3. Fiduciary duty – based on trust - directors or trustees
are required to discharge their duties in good faith and
with diligence, care, and skill. Otherwise, they will be held
liable.
4. Purely ministerial duties can be delegated but
discretionary powers shall be exclusive to the board.
Corporate Officers
- Required Officers
o President – must be a director, must not be a
secretary or treasurer at the same time
o Corporate Secretary – must be a citizen and
resident of the Philippines, must not be the
president.
o Treasurer – must be a resident, must not be the
president.
o Compliance Officer – require only if Corp. is
vested with P.I.
- Other corporate officers may be provided in the by-laws.
4.2.8 By-Laws
- Any rules of action adopted by the corporation for its
internal regulations and for the government of its officers and
of its stockholders or members.
4.2.9. Meetings
-Special or Regular, Of Stockholders/Members or
Directors/Trustees
a.

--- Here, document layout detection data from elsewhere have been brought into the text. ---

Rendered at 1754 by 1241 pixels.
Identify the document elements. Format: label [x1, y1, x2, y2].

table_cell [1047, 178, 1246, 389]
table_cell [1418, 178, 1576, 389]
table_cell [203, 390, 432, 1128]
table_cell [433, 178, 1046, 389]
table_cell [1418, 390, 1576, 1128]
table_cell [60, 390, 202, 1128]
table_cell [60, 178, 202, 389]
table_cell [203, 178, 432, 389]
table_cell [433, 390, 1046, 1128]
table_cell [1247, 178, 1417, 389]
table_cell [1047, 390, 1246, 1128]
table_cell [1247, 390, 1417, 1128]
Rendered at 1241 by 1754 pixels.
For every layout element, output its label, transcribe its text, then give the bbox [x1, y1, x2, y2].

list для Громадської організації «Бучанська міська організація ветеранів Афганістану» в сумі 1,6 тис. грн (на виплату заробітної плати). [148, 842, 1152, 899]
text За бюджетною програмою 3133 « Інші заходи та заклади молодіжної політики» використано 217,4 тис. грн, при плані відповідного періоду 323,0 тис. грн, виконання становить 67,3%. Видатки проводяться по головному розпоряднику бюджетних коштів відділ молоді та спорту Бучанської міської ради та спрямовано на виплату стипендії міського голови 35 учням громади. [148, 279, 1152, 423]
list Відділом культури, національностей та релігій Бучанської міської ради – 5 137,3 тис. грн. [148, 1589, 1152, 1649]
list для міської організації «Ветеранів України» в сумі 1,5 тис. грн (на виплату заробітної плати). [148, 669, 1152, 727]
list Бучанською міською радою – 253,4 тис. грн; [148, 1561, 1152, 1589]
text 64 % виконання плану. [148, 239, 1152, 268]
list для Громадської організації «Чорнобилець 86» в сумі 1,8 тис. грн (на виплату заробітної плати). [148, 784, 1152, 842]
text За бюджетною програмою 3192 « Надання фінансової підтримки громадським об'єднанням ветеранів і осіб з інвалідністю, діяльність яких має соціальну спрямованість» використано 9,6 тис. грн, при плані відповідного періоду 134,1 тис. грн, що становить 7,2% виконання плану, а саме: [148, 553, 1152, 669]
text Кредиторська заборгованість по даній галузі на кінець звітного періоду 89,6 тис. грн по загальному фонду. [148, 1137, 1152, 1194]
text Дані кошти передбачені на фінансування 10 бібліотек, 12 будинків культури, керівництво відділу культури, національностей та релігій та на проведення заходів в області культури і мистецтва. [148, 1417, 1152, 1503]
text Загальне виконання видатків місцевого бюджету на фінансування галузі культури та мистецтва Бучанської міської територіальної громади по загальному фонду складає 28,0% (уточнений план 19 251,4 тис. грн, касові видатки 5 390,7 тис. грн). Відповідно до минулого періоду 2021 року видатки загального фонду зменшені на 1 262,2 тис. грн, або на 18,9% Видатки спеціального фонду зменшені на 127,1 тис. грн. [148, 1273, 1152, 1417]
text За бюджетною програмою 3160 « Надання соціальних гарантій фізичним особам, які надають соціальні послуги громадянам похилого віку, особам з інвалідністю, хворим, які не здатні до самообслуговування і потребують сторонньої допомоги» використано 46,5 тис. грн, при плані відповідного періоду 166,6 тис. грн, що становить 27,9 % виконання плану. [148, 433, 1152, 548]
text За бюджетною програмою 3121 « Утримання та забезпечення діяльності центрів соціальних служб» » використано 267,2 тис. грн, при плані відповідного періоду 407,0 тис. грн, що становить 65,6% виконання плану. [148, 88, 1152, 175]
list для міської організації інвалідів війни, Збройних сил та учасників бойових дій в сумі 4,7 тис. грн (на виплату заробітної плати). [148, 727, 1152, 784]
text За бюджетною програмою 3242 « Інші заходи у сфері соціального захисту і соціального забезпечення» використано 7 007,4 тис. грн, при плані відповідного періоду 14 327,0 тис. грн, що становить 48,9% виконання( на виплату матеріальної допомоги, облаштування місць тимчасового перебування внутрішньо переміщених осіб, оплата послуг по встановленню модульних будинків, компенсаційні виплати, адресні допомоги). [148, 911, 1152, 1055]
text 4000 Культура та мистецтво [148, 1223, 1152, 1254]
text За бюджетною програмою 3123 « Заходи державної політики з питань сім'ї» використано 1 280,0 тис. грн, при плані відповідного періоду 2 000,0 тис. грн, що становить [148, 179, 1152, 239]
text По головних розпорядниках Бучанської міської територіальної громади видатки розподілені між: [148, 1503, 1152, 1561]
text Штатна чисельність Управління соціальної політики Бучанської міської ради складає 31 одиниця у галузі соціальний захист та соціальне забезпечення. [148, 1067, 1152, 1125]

Regular meetings of Stockholders/Members
- Held annually on a fixed date, if not fixed – on any date
after April 15 of every year.
- Notice must be sent to stockholder/members of record
at least 21 days prior to the meeting unless a different
date is provided in the By-laws, law or regulation.
- Written notice may be sent through electronic means.
- What needs to be presented during the regular meeting
(pls see sec. 49)
- Place of meeting weather regular or special.
1. Principal Office (PO) set forth in the AoI
2. If PO is not practicable, in the City or Municipality
where PO is located.
- Time, place, and purpose must be stated in the notice.